Challenge B substantive post 2 – Design and Improvements

Design Process

Based on theory provided, design process to my understanding is the process of 4 different phases:

  • Understand: Declaring a problem and clarifying the known/unknowns/challenges/conditions within the problem. Basically making sense of the problem determined.
  • Plan: Knowing the problem, create a series of ideas, patterns or previously existing examples. This is then used to create clear steps for execution.
  • Try: “Build, test or model your idea” and revise when things do not work out as expected.
  • Reflect: Look back and identify key improvements steps.

In order to attempt to understand and breakdown the process, I aligned this with Design Thinking 101, which is a method used in Human Centered Interaction courses for our projects and assignments. This process breaks down into 6 items instead of 4 and was coined by the Neilsen Norman Group.

Figure 1: Neilsen Norman Group’s Design Thinking 101

I can see that Design Process take into account an additional step called “Reflection”, which points out improvements over the whole process.

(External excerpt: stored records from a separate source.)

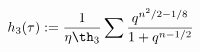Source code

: \begin{equation}
  h_3 (\tau) := {1\over \eta \th_3}  \sum {q^{n^2/2-1/8} \over 1+q^{n-1/2}}
\end{equation}

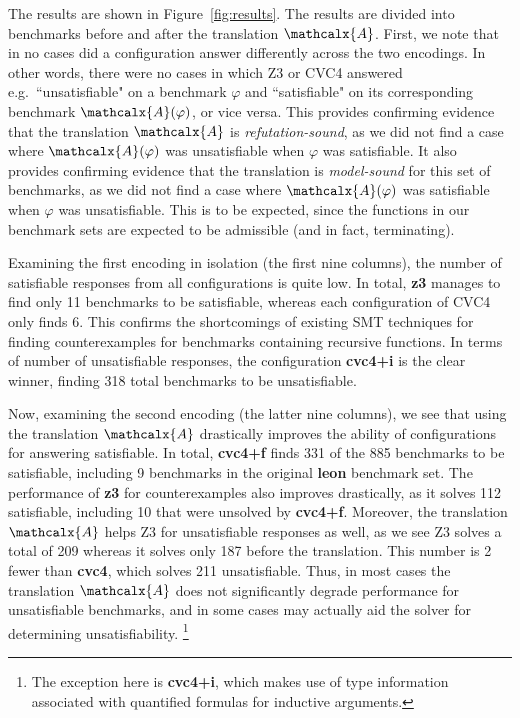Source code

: \documentclass[runningheads,a4paper]{llncs}
\newcommand\cvc{CVC4\xspace}
\newcommand\ziii{Z3\xspace}
\newcommand{\conv}{\mathcalx{A}}
\begin{document}
The results are shown in Figure~\ref{fig:results}.
The results are divided into benchmarks before and after the translation $\conv$.
First, we note that in no cases did a configuration answer differently across the two encodings.
In other words, there were no cases in which \ziii or \cvc answered e.g.\ ``unsatisfiable" on a benchmark $\varphi$
and ``satisfiable" on its corresponding benchmark $\conv( \varphi )$, or vice versa.
This provides confirming evidence that the translation $\conv$ is \emph{refutation-sound},
as we did not find a case where $\conv( \varphi )$ was unsatisfiable when $\varphi$ was satisfiable.
It also provides confirming evidence that the translation is \emph{model-sound} for this set of benchmarks,
as we did not find a case where $\conv( \varphi )$ was satisfiable when $\varphi$ was unsatisfiable.
This is to be expected, since the functions in our benchmark sets are expected to be admissible (and in fact, terminating).

Examining the first encoding in isolation (the first nine columns),
the number of satisfiable responses from all configurations is quite low.
In total, {\bf z3} manages to find only 11 benchmarks to be satisfiable,
whereas each configuration of \cvc only finds 6.
This confirms the shortcomings of existing SMT techniques for finding counterexamples for benchmarks containing recursive functions.
In terms of number of unsatisfiable responses,
the configuration {\bf cvc4+i} is the clear winner, finding 318 total benchmarks to be unsatisfiable.

Now, examining the second encoding (the latter nine columns),
we see that using the translation $\conv$ drastically improves the ability of configurations for answering satisfiable.
In total, {\bf cvc4+f} finds 331 of the 885 benchmarks to be satisfiable, including 9 benchmarks in the original {\bf leon} benchmark set.
The performance of {\bf z3} for counterexamples also improves drastically, as it solves 112 satisfiable,
including 10 that were unsolved by {\bf cvc4+f}.
Moreover, the translation $\conv$ helps \ziii for unsatisfiable responses as well,
as we see \ziii solves a total of 209 whereas it solves only 187 before the translation.
This number is 2 fewer than {\bf cvc4}, which solves 211 unsatisfiable.
Thus, in most cases the translation $\conv$ does not significantly degrade performance for unsatisfiable benchmarks,
and in some cases may actually aid the solver for determining unsatisfiability.%
\footnote{The exception here is {\bf cvc4+i}, which makes use of type
information associated with quantified formulas for inductive arguments.}
\end{document}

Improvements over the challenges

Challenge A Process

My process in challenge A was to fill out the template and response to the activities accordingly. In order to identify improvements, I relied heavily on the peer feedback and the final product feedback.

I can see 1 problem with my process, I was in effect working in a silo, even though I received peer feedback, my peers were not working on the same topic, and could not provide domain-level expertise to what I chose to cover. This lead to my final work and prototype having cognitive-load-heavy content, which was one of the final feedback I received.

Challenge B Approach

For the next challenge, this is a collaborative effort between me and my teammates, I’m taking a different approach to the original method of going through the 4 topics. I embedded Iteration within my approach, upon prototype or any phases of the completed product, I go through the teammate and peer feedback to align and validate with the concrete feedback I already received from the user. Heavily emphasizing on Iterations instead of the one-and-done approach.


Comments

One response to “Challenge B substantive post 2 – Design and Improvements”

  1. theresetaruc Avatar
    theresetaruc

    Hey Brian! I like that you’re focusing more on iteration and teamwork this time. It’s great that you’re using feedback throughout the process instead of just at the end. You could even connect this idea to backward design which thinks about your goal from the start and checks if each version supports it. I also thought it was really honest and reflective how you mentioned working in a silo during Challenge A. Noticing that limited feedback led to higher cognitive load shows a good awareness of how important collaboration and user perspective are.

    Overall, your post shows a lot of growth and understanding of how design is a continuous learning process.